DATA FOR THIS TASK.
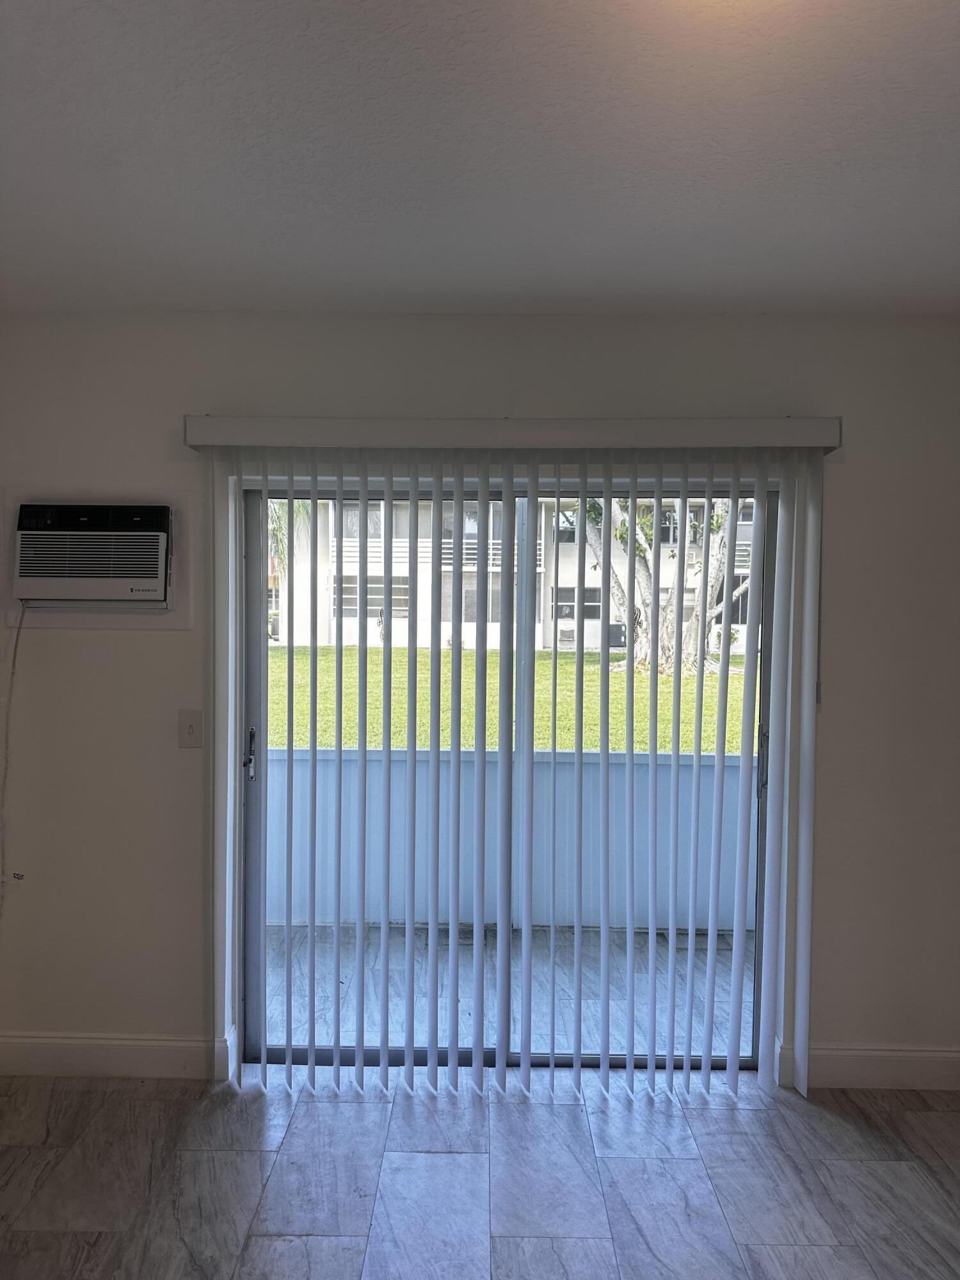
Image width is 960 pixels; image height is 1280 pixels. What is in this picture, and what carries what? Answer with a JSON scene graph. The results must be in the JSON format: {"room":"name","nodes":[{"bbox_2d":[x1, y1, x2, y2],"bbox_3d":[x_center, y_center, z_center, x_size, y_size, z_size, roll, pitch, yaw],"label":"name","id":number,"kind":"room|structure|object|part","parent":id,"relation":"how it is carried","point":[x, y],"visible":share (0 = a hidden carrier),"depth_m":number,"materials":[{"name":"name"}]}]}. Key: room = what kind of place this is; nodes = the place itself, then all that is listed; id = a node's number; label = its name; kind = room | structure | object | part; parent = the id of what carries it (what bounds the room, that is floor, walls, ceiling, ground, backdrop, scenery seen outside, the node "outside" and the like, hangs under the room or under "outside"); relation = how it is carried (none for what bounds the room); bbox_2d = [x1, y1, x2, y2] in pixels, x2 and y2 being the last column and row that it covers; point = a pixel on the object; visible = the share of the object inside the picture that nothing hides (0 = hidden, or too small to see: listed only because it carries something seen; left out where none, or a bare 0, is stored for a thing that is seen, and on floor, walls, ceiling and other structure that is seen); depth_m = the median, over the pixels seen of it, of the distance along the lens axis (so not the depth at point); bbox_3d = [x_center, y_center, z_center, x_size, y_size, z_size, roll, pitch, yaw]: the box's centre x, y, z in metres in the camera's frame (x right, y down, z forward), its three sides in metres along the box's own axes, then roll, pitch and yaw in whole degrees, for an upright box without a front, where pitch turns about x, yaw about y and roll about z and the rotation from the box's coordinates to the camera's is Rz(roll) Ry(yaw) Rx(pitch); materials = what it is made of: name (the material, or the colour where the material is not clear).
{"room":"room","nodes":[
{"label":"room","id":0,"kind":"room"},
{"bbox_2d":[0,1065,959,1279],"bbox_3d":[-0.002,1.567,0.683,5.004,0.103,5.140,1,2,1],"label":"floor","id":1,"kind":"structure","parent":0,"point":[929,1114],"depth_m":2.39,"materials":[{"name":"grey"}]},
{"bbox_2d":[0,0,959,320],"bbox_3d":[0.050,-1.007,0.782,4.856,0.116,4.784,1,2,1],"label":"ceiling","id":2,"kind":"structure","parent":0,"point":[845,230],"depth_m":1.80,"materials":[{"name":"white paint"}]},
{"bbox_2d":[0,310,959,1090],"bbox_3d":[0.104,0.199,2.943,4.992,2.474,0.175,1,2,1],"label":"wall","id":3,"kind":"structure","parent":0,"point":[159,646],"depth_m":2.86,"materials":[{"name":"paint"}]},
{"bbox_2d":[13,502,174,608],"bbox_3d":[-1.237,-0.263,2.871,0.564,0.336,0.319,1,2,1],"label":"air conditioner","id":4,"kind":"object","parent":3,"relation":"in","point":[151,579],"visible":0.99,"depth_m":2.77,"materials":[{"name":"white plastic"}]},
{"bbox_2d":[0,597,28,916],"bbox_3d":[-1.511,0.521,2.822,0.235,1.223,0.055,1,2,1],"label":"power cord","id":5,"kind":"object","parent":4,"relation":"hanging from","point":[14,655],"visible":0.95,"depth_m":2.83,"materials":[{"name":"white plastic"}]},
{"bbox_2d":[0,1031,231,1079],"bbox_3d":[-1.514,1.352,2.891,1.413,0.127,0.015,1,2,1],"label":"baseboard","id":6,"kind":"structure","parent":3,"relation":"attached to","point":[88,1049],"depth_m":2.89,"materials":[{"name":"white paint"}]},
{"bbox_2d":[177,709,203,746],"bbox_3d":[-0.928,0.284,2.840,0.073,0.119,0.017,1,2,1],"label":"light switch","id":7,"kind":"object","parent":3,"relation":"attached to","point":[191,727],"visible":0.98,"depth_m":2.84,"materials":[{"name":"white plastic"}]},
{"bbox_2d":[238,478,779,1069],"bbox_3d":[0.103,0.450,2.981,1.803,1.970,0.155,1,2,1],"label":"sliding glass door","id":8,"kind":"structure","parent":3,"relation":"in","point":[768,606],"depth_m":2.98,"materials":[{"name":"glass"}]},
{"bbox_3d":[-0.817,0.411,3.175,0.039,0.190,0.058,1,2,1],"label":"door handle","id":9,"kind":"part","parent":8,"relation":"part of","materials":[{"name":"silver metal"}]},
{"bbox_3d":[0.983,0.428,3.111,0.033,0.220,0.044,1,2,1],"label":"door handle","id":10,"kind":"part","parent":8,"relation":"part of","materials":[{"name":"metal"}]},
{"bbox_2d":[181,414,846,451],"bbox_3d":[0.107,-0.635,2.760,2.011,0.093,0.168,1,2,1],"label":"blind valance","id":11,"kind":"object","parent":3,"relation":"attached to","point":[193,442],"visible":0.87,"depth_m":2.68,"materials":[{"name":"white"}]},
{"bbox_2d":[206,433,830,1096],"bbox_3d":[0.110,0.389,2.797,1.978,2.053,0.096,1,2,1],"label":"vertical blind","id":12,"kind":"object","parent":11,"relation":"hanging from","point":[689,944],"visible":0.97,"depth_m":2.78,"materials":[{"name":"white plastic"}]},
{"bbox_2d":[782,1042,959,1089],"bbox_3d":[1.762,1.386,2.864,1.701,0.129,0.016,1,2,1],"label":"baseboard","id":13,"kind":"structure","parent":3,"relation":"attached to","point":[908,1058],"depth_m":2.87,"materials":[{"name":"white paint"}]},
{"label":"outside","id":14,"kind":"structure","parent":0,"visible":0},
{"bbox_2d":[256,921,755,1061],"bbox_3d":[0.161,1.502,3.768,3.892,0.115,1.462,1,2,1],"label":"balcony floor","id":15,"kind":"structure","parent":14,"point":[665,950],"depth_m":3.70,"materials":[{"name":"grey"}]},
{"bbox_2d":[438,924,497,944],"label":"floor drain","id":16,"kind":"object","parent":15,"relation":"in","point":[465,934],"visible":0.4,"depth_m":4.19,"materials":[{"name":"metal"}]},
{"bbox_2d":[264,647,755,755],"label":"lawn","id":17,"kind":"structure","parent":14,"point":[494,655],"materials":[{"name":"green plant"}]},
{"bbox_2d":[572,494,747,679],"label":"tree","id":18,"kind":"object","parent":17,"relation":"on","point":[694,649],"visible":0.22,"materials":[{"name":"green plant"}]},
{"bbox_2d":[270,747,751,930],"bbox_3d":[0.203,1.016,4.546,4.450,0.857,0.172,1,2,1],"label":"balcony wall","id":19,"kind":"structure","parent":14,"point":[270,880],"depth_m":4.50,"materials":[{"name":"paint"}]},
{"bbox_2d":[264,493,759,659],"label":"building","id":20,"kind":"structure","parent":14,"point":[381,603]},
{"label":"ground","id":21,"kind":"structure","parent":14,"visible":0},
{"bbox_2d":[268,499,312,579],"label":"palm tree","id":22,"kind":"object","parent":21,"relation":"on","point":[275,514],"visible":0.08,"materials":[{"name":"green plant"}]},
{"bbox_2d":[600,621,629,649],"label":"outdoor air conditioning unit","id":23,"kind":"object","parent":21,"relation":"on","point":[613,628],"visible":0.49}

EXERCISE BRIEF.
Could you output every record above exactly as written, leaving out the pictures?

RESULT OF THIS TASK.
Image width is 960 pixels; image height is 1280 pixels. What is in this picture, and what carries what? Answer with a JSON scene graph. The results must be in the JSON format: {"room":"name","nodes":[{"bbox_2d":[x1, y1, x2, y2],"bbox_3d":[x_center, y_center, z_center, x_size, y_size, z_size, roll, pitch, yaw],"label":"name","id":number,"kind":"room|structure|object|part","parent":id,"relation":"how it is carried","point":[x, y],"visible":share (0 = a hidden carrier),"depth_m":number,"materials":[{"name":"name"}]}]}. Key: room = what kind of place this is; nodes = the place itself, then all that is listed; id = a node's number; label = its name; kind = room | structure | object | part; parent = the id of what carries it (what bounds the room, that is floor, walls, ceiling, ground, backdrop, scenery seen outside, the node "outside" and the like, hangs under the room or under "outside"); relation = how it is carried (none for what bounds the room); bbox_2d = [x1, y1, x2, y2] in pixels, x2 and y2 being the last column and row that it covers; point = a pixel on the object; visible = the share of the object inside the picture that nothing hides (0 = hidden, or too small to see: listed only because it carries something seen; left out where none, or a bare 0, is stored for a thing that is seen, and on floor, walls, ceiling and other structure that is seen); depth_m = the median, over the pixels seen of it, of the distance along the lens axis (so not the depth at point); bbox_3d = [x_center, y_center, z_center, x_size, y_size, z_size, roll, pitch, yaw]: the box's centre x, y, z in metres in the camera's frame (x right, y down, z forward), its three sides in metres along the box's own axes, then roll, pitch and yaw in whole degrees, for an upright box without a front, where pitch turns about x, yaw about y and roll about z and the rotation from the box's coordinates to the camera's is Rz(roll) Ry(yaw) Rx(pitch); materials = what it is made of: name (the material, or the colour where the material is not clear).
{"room":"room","nodes":[
{"label":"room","id":0,"kind":"room"},
{"bbox_2d":[0,1065,959,1279],"bbox_3d":[-0.002,1.567,0.683,5.004,0.103,5.140,1,2,1],"label":"floor","id":1,"kind":"structure","parent":0,"point":[929,1114],"depth_m":2.39,"materials":[{"name":"grey"}]},
{"bbox_2d":[0,0,959,320],"bbox_3d":[0.050,-1.007,0.782,4.856,0.116,4.784,1,2,1],"label":"ceiling","id":2,"kind":"structure","parent":0,"point":[845,230],"depth_m":1.80,"materials":[{"name":"white paint"}]},
{"bbox_2d":[0,310,959,1090],"bbox_3d":[0.104,0.199,2.943,4.992,2.474,0.175,1,2,1],"label":"wall","id":3,"kind":"structure","parent":0,"point":[159,646],"depth_m":2.86,"materials":[{"name":"paint"}]},
{"bbox_2d":[13,502,174,608],"bbox_3d":[-1.237,-0.263,2.871,0.564,0.336,0.319,1,2,1],"label":"air conditioner","id":4,"kind":"object","parent":3,"relation":"in","point":[151,579],"visible":0.99,"depth_m":2.77,"materials":[{"name":"white plastic"}]},
{"bbox_2d":[0,597,28,916],"bbox_3d":[-1.511,0.521,2.822,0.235,1.223,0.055,1,2,1],"label":"power cord","id":5,"kind":"object","parent":4,"relation":"hanging from","point":[14,655],"visible":0.95,"depth_m":2.83,"materials":[{"name":"white plastic"}]},
{"bbox_2d":[0,1031,231,1079],"bbox_3d":[-1.514,1.352,2.891,1.413,0.127,0.015,1,2,1],"label":"baseboard","id":6,"kind":"structure","parent":3,"relation":"attached to","point":[88,1049],"depth_m":2.89,"materials":[{"name":"white paint"}]},
{"bbox_2d":[177,709,203,746],"bbox_3d":[-0.928,0.284,2.840,0.073,0.119,0.017,1,2,1],"label":"light switch","id":7,"kind":"object","parent":3,"relation":"attached to","point":[191,727],"visible":0.98,"depth_m":2.84,"materials":[{"name":"white plastic"}]},
{"bbox_2d":[238,478,779,1069],"bbox_3d":[0.103,0.450,2.981,1.803,1.970,0.155,1,2,1],"label":"sliding glass door","id":8,"kind":"structure","parent":3,"relation":"in","point":[768,606],"depth_m":2.98,"materials":[{"name":"glass"}]},
{"bbox_3d":[-0.817,0.411,3.175,0.039,0.190,0.058,1,2,1],"label":"door handle","id":9,"kind":"part","parent":8,"relation":"part of","materials":[{"name":"silver metal"}]},
{"bbox_3d":[0.983,0.428,3.111,0.033,0.220,0.044,1,2,1],"label":"door handle","id":10,"kind":"part","parent":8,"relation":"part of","materials":[{"name":"metal"}]},
{"bbox_2d":[181,414,846,451],"bbox_3d":[0.107,-0.635,2.760,2.011,0.093,0.168,1,2,1],"label":"blind valance","id":11,"kind":"object","parent":3,"relation":"attached to","point":[193,442],"visible":0.87,"depth_m":2.68,"materials":[{"name":"white"}]},
{"bbox_2d":[206,433,830,1096],"bbox_3d":[0.110,0.389,2.797,1.978,2.053,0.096,1,2,1],"label":"vertical blind","id":12,"kind":"object","parent":11,"relation":"hanging from","point":[689,944],"visible":0.97,"depth_m":2.78,"materials":[{"name":"white plastic"}]},
{"bbox_2d":[782,1042,959,1089],"bbox_3d":[1.762,1.386,2.864,1.701,0.129,0.016,1,2,1],"label":"baseboard","id":13,"kind":"structure","parent":3,"relation":"attached to","point":[908,1058],"depth_m":2.87,"materials":[{"name":"white paint"}]},
{"label":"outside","id":14,"kind":"structure","parent":0,"visible":0},
{"bbox_2d":[256,921,755,1061],"bbox_3d":[0.161,1.502,3.768,3.892,0.115,1.462,1,2,1],"label":"balcony floor","id":15,"kind":"structure","parent":14,"point":[665,950],"depth_m":3.70,"materials":[{"name":"grey"}]},
{"bbox_2d":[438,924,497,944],"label":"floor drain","id":16,"kind":"object","parent":15,"relation":"in","point":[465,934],"visible":0.4,"depth_m":4.19,"materials":[{"name":"metal"}]},
{"bbox_2d":[264,647,755,755],"label":"lawn","id":17,"kind":"structure","parent":14,"point":[494,655],"materials":[{"name":"green plant"}]},
{"bbox_2d":[572,494,747,679],"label":"tree","id":18,"kind":"object","parent":17,"relation":"on","point":[694,649],"visible":0.22,"materials":[{"name":"green plant"}]},
{"bbox_2d":[270,747,751,930],"bbox_3d":[0.203,1.016,4.546,4.450,0.857,0.172,1,2,1],"label":"balcony wall","id":19,"kind":"structure","parent":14,"point":[270,880],"depth_m":4.50,"materials":[{"name":"paint"}]},
{"bbox_2d":[264,493,759,659],"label":"building","id":20,"kind":"structure","parent":14,"point":[381,603]},
{"label":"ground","id":21,"kind":"structure","parent":14,"visible":0},
{"bbox_2d":[268,499,312,579],"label":"palm tree","id":22,"kind":"object","parent":21,"relation":"on","point":[275,514],"visible":0.08,"materials":[{"name":"green plant"}]},
{"bbox_2d":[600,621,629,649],"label":"outdoor air conditioning unit","id":23,"kind":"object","parent":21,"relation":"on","point":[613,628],"visible":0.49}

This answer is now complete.